Plateros 360 T 238323 F 252696 email@example.com
Another mid-range operator offering tours to the reserved zone. Accommodation is in lodges (Tambo Blanquillo) at the Cocha Blanquillo, and camping at other locations.
9-day/8-night tours to the reserved zone and Cocha Blanquillo, taking the bus in and out, cost $750.
7-day/6-night tours to the reserved zone and Cocha Blanquillo, taking the bus in and flying out, cost $820.
5-day/4-night tours, taking the bus in and flying out, cost $750
Caiman Manu Tours
Plateros 359 T 254041 F 254042 firstname.lastname@example.org
This is a relatively new mid-range Manu operator. Accommodation is in lodges on the way to the reserved zone and in the Cocha Blanquillo, and camping in the reserved zone.
9-day/8-night tours to the reserved zone and Cocha Blanquillo, taking the bus in and out, cost $580.

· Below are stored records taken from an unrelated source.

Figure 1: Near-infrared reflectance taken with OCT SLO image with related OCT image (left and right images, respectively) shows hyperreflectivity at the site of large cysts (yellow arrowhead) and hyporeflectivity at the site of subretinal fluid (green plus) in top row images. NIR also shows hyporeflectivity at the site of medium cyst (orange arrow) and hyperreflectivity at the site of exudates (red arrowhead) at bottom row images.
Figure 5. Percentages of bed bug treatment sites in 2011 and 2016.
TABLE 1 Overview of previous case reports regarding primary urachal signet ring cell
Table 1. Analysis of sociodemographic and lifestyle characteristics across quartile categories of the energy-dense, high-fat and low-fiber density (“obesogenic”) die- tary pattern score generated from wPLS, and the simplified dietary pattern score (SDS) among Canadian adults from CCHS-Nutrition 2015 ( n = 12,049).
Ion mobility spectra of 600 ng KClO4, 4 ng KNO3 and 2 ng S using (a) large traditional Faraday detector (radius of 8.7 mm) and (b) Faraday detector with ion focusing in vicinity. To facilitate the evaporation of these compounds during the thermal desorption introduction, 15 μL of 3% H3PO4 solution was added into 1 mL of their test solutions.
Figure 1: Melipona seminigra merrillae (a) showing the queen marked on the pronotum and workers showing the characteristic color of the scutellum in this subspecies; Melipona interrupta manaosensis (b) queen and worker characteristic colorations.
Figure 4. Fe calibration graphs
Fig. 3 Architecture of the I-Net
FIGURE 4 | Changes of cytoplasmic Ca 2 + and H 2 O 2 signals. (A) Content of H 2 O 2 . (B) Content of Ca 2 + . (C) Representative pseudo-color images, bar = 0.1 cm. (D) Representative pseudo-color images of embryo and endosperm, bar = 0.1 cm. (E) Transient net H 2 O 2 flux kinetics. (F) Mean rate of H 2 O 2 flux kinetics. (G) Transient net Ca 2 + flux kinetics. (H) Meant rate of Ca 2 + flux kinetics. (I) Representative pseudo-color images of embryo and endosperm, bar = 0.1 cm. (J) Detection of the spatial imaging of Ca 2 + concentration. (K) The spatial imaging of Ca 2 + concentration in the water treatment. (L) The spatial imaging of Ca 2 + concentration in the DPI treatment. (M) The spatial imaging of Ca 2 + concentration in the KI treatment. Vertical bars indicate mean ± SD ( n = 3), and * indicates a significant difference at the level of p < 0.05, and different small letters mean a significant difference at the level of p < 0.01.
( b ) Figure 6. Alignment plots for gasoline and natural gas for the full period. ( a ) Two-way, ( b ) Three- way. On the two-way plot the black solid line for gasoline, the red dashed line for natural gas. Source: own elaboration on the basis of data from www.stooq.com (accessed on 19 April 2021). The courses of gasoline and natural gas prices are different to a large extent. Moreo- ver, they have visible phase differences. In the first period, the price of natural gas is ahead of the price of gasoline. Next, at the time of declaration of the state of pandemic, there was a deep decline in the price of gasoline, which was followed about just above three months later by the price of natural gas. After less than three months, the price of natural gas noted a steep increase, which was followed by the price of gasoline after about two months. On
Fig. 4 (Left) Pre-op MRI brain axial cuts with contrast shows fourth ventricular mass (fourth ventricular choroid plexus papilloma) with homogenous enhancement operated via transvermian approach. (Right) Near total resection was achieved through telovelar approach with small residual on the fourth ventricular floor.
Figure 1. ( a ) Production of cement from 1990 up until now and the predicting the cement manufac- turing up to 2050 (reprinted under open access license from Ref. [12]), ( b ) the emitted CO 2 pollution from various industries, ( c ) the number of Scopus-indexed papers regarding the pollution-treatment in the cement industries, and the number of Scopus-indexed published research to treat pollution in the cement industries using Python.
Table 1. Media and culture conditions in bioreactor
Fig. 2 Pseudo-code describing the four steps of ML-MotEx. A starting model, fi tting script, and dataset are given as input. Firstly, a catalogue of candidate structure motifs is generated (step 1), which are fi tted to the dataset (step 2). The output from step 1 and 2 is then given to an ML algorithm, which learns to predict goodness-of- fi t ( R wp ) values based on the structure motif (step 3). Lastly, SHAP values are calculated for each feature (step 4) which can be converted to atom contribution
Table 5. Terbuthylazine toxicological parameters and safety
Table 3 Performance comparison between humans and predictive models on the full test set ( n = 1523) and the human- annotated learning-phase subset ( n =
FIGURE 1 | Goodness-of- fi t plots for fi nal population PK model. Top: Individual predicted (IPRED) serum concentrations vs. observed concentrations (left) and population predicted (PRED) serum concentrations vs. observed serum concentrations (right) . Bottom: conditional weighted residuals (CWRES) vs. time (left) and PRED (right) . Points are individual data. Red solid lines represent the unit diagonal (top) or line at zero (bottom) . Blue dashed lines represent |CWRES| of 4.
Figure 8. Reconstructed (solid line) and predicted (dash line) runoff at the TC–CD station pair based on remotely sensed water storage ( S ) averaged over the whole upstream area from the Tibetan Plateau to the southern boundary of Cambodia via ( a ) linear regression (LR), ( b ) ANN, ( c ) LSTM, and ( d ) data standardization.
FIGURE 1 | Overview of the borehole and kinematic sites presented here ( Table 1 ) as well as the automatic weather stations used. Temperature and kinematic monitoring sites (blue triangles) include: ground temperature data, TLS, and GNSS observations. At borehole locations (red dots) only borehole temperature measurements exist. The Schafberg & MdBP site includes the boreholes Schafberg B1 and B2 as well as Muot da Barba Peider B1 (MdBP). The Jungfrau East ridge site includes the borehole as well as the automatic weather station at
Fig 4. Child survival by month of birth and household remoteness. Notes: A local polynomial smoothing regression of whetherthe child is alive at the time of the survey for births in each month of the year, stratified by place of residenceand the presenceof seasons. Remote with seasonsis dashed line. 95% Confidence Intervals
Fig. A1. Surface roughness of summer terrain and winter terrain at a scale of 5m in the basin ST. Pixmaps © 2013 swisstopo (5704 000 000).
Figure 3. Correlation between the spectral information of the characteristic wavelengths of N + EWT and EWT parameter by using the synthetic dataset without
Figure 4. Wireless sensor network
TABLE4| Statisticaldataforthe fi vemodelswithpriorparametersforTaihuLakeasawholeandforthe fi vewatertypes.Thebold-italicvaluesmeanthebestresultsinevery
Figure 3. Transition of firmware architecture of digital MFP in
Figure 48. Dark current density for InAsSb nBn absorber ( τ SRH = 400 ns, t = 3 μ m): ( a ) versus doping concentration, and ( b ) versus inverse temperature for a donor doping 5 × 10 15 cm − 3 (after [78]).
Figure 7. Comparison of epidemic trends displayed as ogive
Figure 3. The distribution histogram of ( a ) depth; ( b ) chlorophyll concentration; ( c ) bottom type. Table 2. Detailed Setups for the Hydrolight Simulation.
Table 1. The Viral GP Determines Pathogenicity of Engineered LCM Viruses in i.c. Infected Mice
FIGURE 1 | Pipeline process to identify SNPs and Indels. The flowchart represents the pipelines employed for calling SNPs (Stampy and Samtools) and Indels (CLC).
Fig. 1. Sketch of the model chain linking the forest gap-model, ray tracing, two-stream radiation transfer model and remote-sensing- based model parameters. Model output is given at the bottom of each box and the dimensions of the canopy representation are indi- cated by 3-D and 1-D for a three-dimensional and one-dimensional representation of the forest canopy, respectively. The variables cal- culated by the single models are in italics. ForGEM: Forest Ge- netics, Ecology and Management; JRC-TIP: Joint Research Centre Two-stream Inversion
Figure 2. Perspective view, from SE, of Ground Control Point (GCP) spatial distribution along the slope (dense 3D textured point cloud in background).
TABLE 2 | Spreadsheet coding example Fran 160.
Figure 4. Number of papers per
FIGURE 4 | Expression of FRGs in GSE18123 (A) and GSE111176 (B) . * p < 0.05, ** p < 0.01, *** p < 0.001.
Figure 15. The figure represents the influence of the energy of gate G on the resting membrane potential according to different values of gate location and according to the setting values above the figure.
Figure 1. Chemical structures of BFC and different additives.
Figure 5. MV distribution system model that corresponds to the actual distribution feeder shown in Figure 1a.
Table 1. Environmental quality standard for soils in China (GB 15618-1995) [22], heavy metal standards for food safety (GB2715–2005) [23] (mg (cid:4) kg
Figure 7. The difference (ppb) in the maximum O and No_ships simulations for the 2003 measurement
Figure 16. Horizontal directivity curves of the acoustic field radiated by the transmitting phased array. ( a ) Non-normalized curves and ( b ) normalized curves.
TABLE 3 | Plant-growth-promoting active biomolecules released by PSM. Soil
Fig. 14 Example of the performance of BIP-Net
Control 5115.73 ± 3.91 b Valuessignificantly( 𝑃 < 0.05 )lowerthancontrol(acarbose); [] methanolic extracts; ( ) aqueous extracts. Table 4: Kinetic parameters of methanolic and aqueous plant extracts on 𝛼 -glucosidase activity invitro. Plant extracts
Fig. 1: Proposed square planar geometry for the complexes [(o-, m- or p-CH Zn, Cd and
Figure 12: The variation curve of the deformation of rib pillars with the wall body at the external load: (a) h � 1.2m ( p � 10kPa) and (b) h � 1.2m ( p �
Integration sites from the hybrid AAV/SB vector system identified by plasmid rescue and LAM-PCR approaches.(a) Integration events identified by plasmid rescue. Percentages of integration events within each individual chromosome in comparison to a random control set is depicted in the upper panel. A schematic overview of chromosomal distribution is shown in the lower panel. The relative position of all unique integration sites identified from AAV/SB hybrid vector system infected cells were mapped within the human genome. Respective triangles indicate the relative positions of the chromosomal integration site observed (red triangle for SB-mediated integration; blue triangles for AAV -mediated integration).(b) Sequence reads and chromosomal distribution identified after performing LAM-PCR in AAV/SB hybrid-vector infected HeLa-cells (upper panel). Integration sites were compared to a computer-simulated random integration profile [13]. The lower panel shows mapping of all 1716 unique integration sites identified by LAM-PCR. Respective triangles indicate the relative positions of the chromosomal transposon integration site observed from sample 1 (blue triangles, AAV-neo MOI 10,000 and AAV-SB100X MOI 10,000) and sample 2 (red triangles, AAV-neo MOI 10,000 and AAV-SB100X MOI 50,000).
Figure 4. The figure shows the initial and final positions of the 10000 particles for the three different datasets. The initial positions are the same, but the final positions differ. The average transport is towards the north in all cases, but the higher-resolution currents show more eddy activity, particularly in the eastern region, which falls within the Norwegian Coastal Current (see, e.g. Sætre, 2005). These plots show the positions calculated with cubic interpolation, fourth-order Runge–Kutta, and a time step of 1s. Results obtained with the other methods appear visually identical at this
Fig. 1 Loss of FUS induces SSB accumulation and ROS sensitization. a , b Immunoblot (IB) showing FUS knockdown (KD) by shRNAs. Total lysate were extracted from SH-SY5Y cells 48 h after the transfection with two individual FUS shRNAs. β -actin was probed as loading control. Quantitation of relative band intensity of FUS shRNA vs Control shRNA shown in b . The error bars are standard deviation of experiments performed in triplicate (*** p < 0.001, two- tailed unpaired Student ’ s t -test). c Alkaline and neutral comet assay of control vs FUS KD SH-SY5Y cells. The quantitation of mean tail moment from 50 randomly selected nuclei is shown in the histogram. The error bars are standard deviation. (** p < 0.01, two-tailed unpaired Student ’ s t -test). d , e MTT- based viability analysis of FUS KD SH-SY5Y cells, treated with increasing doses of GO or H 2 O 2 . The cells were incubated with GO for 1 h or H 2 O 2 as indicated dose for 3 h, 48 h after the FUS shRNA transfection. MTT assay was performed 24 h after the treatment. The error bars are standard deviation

8-day/7-night tours to the reserved zone and Cocha Blanquillo, taking the bus in and flying out cost $680.
5-day/4-night tours to the reserved zone, flying in and out, cost $725.
Peruvian Field Guides
Plateros 362 T/F 243475 www.peruvianfieldguides.com
This is one of the newer agencies offering tours to Manu, and it is therefore easier to bargain a bit with them. It was established by three Peruvian guides who used to guide for other agencies. Most of the tours they offer do not enter the reserved zone, although they do also have tours that do enter. Accommodation is all camping.
8-day/7-night tours to the reserved zone, taking the bus in and out, cost $500.
8-day/7-night tours not entering the reserved zone, taking the bus in and out, cost $400
6-day/5-night tours to the reserved zone, taking the bus in and flying out cost $620.
7-day/6-night tours not entering the reserved zone, taking the bus in and flying out cost $520.
Ecological Adventures Manu
Plateros 356 T 261640 F 225562
The largest agency operating tours to Manu, Ecological Adventures Manu claims to have taken 1,000 visitors into the reserved zone in 2000. Accommodation is in lodges (Tambo San Pedro, Erika) on the way to the reserved zone and in a camp in the reserved zone and at Cocha Blanquillo.
8-day/7-night tours to the reserved zone and Cocha Blanquillo, taking the bus in and out, cost $550.
7-day/6-night tours to the reserved zone and Cocha Blanquillo, taking the bus in and flying out cost $650.
5-day/4-night tours to the reserved zone, flying in and out, cost $725.
Portal de Panes 143, Plaza de Armas T/F 237292
One of the newest operators to Manu, offering relatively cheap tours. Accommodation is all camping.
8-day/7-night tours to the reserved zone and Cocha Blanquillo, taking the bus in and out, cost $540.
6-day/5-night tours to the reserved zone and Cocha Blanquillo, taking the bus in and flying out cost $630.
4-day/3-night tours not entering the reserved zone, taking the bus in and flying out, cost $385.
5-day/4-night tours to the reserved zone, flying in and out, cost $755.
International Cusco Adventures
Portal de Carnes 359
This company also has permission to enter the reserved zone, but its trips do not typically enter.
In addition to the ten operators who are allowed into the reserved zone, many other operators claim to offer tours to Manu. These tours do not enter the reserved zone, but still include some good wildlife near Cocha Blanquillo. These tours are considerably cheaper than tours to the reserved zone, and can cost as little as $300 for an 8-day tour, including transport, camping accommodation and food. However, as the operators are not regulated, the tours are more open to abuse.